It certainly doesn’t seem like five months since I wept (while most of the football world cheered) about Tom Brady’s year-ending knee injury, but another season has come and gone in the NFL.
With Sunday’s victory, the Pittsburgh Steelers have now won more Super Bowls than any other franchise in the NFL. Steeler Nation is the first to require both hands to display all its glories. Wow, that was painful to write.
The Steelers certainly earned their championship, playing the league’s toughest schedule during one of the NFL’s craziest seasons.
Let’s take a look back at some of the oddities and quirks that made the 2008 season so memorable.
I would be remiss to not start with the story of the year, the runners up in the MLB and NFL. Let’s begin with a hypothetical situation: Imagine one year ago, I’m sitting in my room with some friends, talking about sports this is pretty likely so far.
I say, ‘I think the Red Sox are going to the World Series and the Pats will reach the Super Bowl” still a likely scenario for me to say something like that.
Then one of the guys says, ‘I think the Tampa Bay Rays will be in the World Series and the Arizona Cardinals will make the Super Bowl.” The room bursts into laughter. ‘The Rays and the Cards? Good one…”
But who’s laughing now? The Tampa Bay Rays finished with the worst record in the AL in six of their first 10 seasons. The Rays finished 2008 atop the AL at 97-65 and beat both colors of Sox in the playoffs on their way to the World Series.
An important year for the Arizona Cardinals was 1998. It marked the last time their franchise made the playoffs and the only time they’ve reached the postseason in my lifetime. The Super Bowl? Forget about it. Four teams hired new coaches before the 2008 season. In 2007, the Falcons, the Ravens and the Dolphins all finished in last place in their divisions, and in 2008, all three teams reached the playoffs.
And then there’s the poor Detroit Lions , who became the first team in NFL history to go 0-16. The 1976 Tampa Bay Buccaneers an expansion team also went winless but over only a 14-game schedule.
After a 0-3 start, the Lions finally fired their GM, Matt Millen, who somehow had a job as an analyst for NBC during the playoffs. Millen was hired after the 2000 season and, ever since, Detroit had a league-worst, 31-97.
The New England Patriots became the first team to miss the playoffs with 11 wins since the field expanded to 12 teams in 1990. The 1985 Broncos also won 11 games and missed the playoffs, but then there were only 10 available spots.
And who could forget the Brett Favre saga?
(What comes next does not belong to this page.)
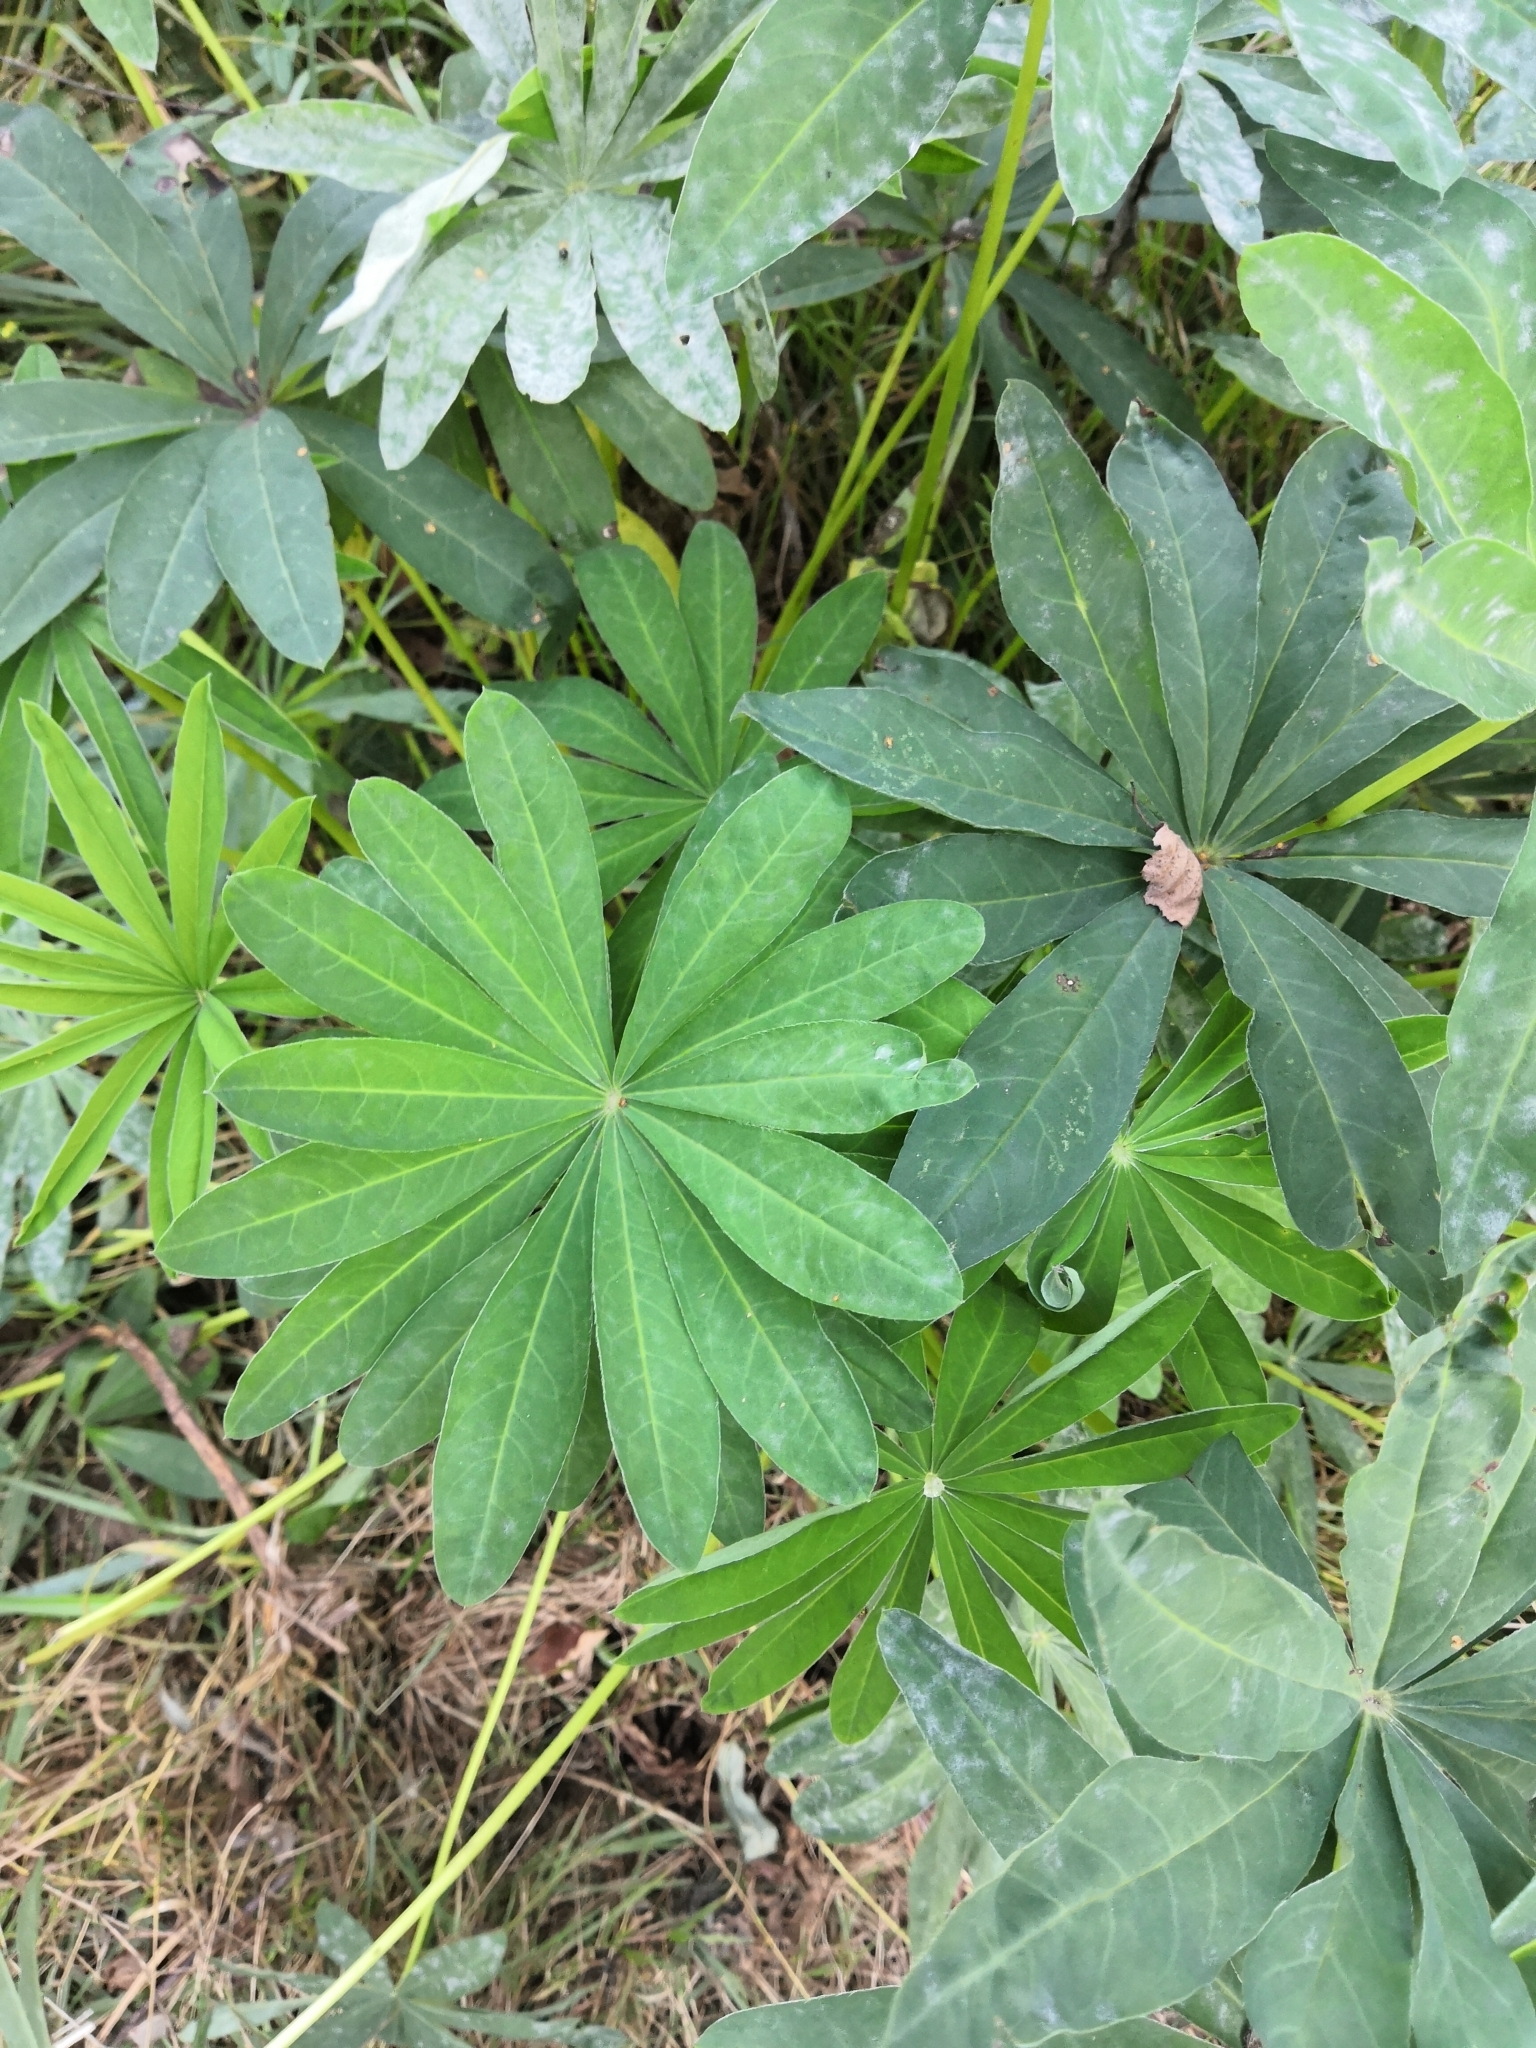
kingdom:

While Aaron Rodgers became the first player other than Favre to start as quarterback for the Packers since 1992, Favre became the new signal-caller for the New York Jets. In week 12, ‘Brett the Jet” led his team to an impressive 34-13 road-win against the then undefeated Tennessee Titans. The Jets were 8-3 and in control of the AFC East, but went 1-4 in their final five games and missed the playoffs.
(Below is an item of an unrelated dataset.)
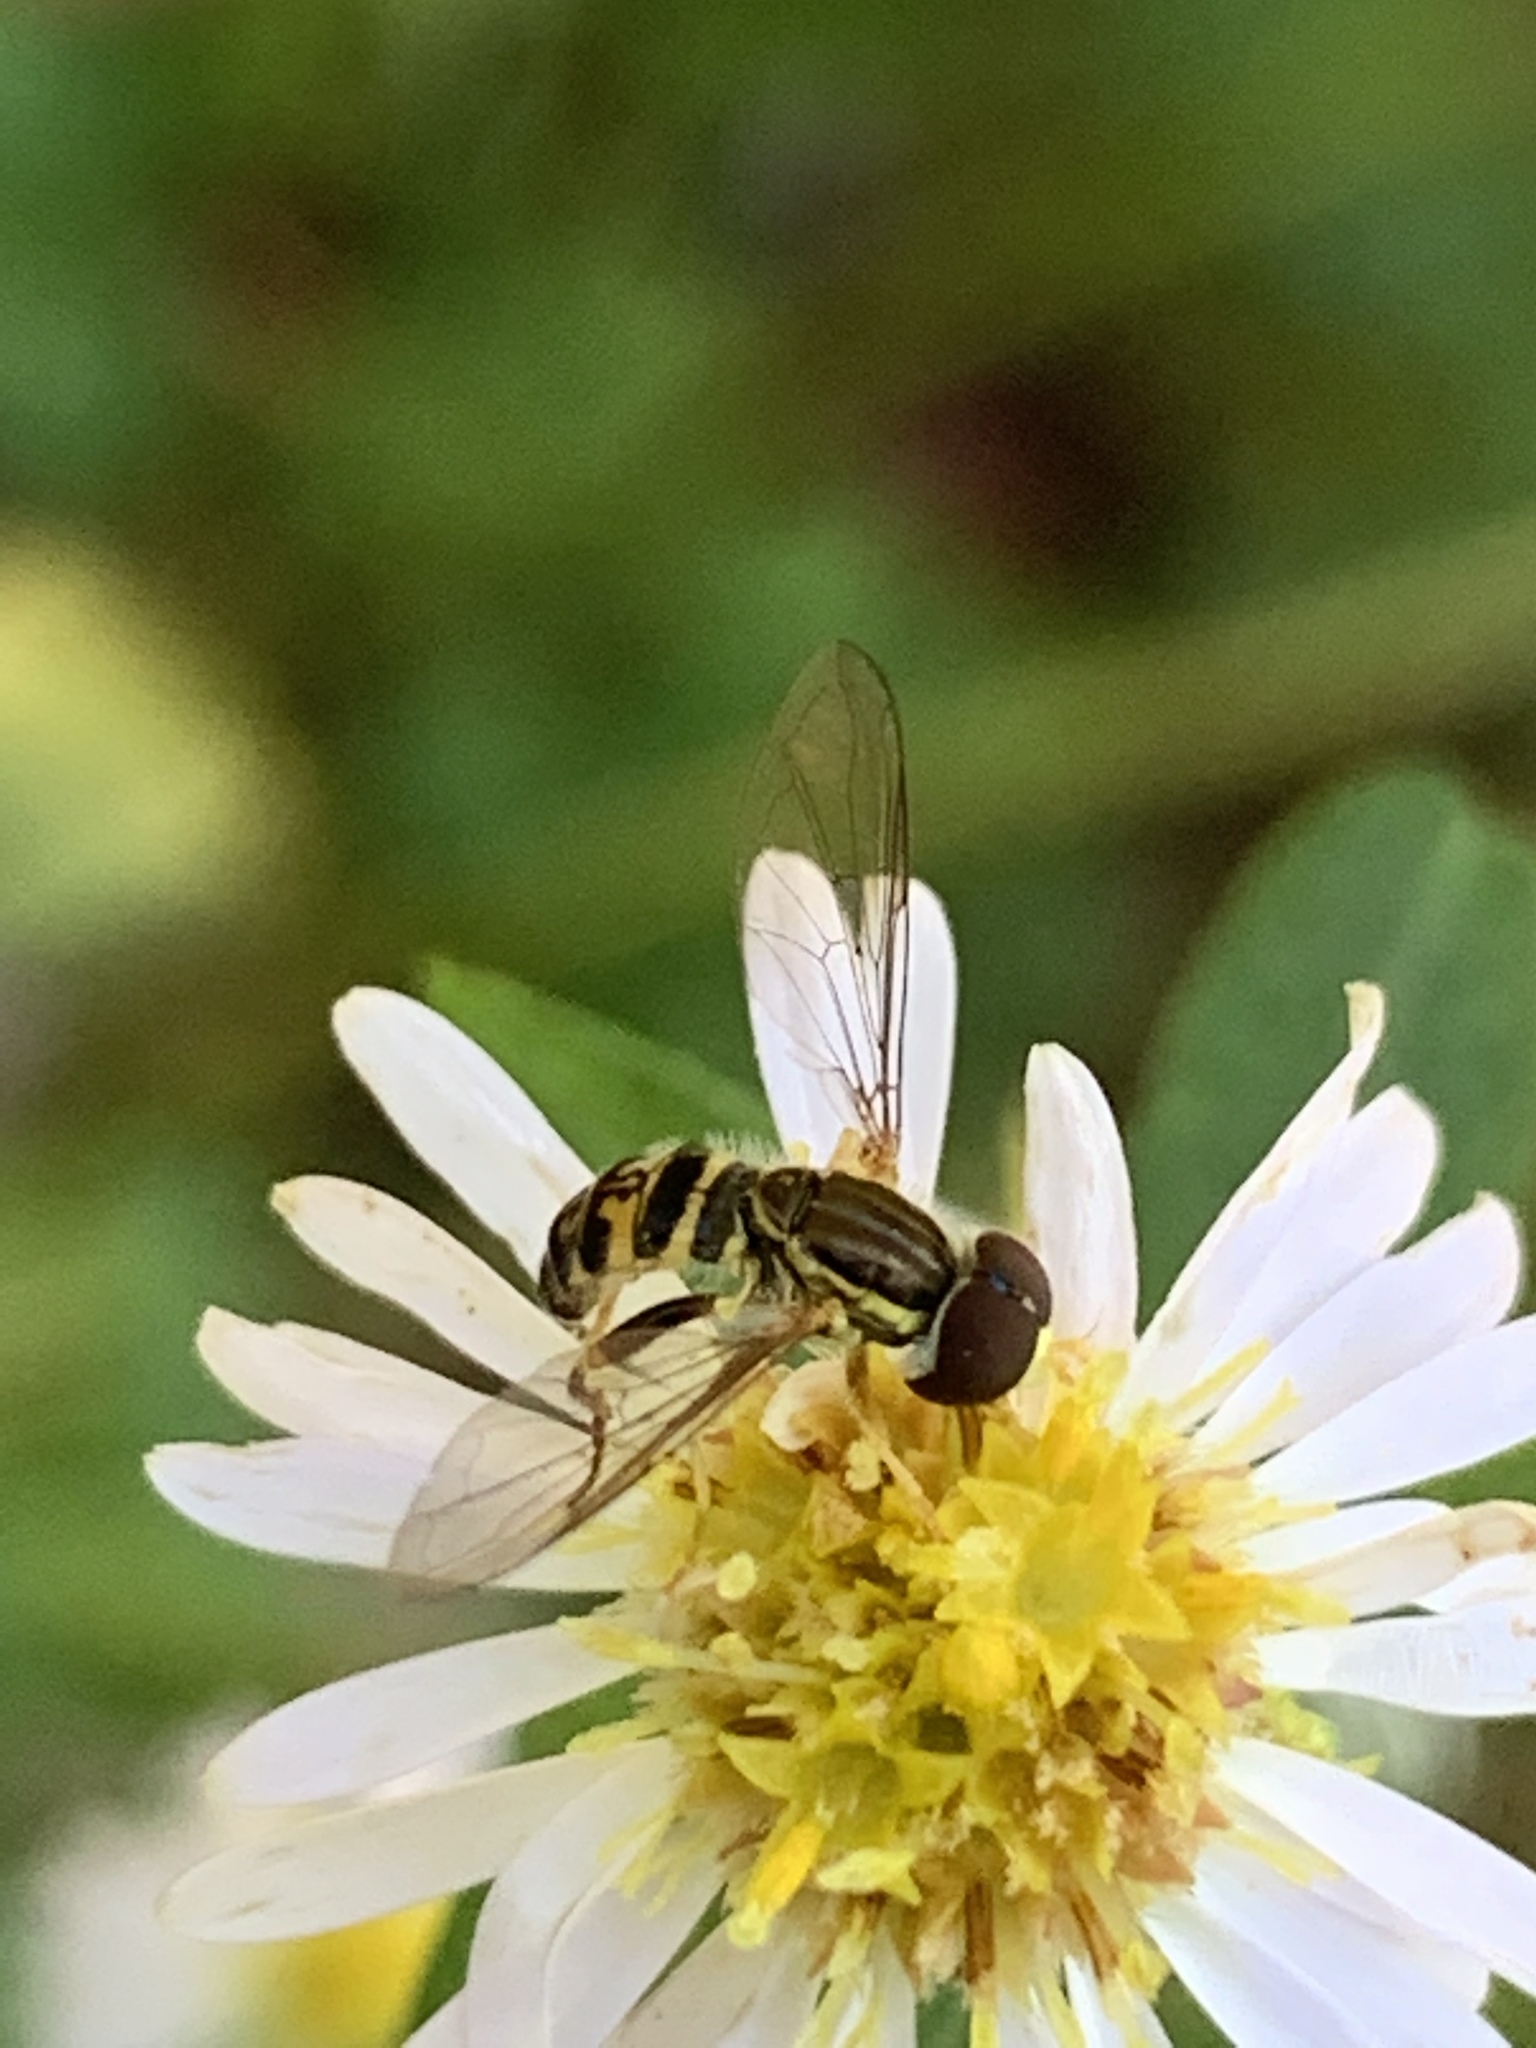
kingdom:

The real storyline in the AFC East was the Miami Dolphins. One year ago, the ‘Fins went 1-15 and were the laughingstock of the league. This year, the unveiling of the ‘Wildcat Offense” helped Miami capture its division.
The season even had a tie game, the first since 2002. It’s a good thing for the Eagles, because even though Donovan McNabb didn’t know ties existed, it ended up being the deciding factor in Philly’s playoff appearance.
Two rookie quarterbacks led their teams to unexpected playoff berths. Matt Ryan lost to the Cardinals in the Wild Card round, but Joe Flacco led the Ravens to the AFC Championship game, becoming the first rookie QB to win two playoff games.
Speaking of the playoffs, both No. 1 seeds lost their opening game to the sixth-seeded teams. And who could forget San Diego’s thrilling overtime win against Peyton Manning and the Colts?
The 2008 NFL season is in the books, but for those fans suffering from withdrawal, here’s a consolation prize: pitchers and catchers report next week.
Starr is a member of the class of 2009.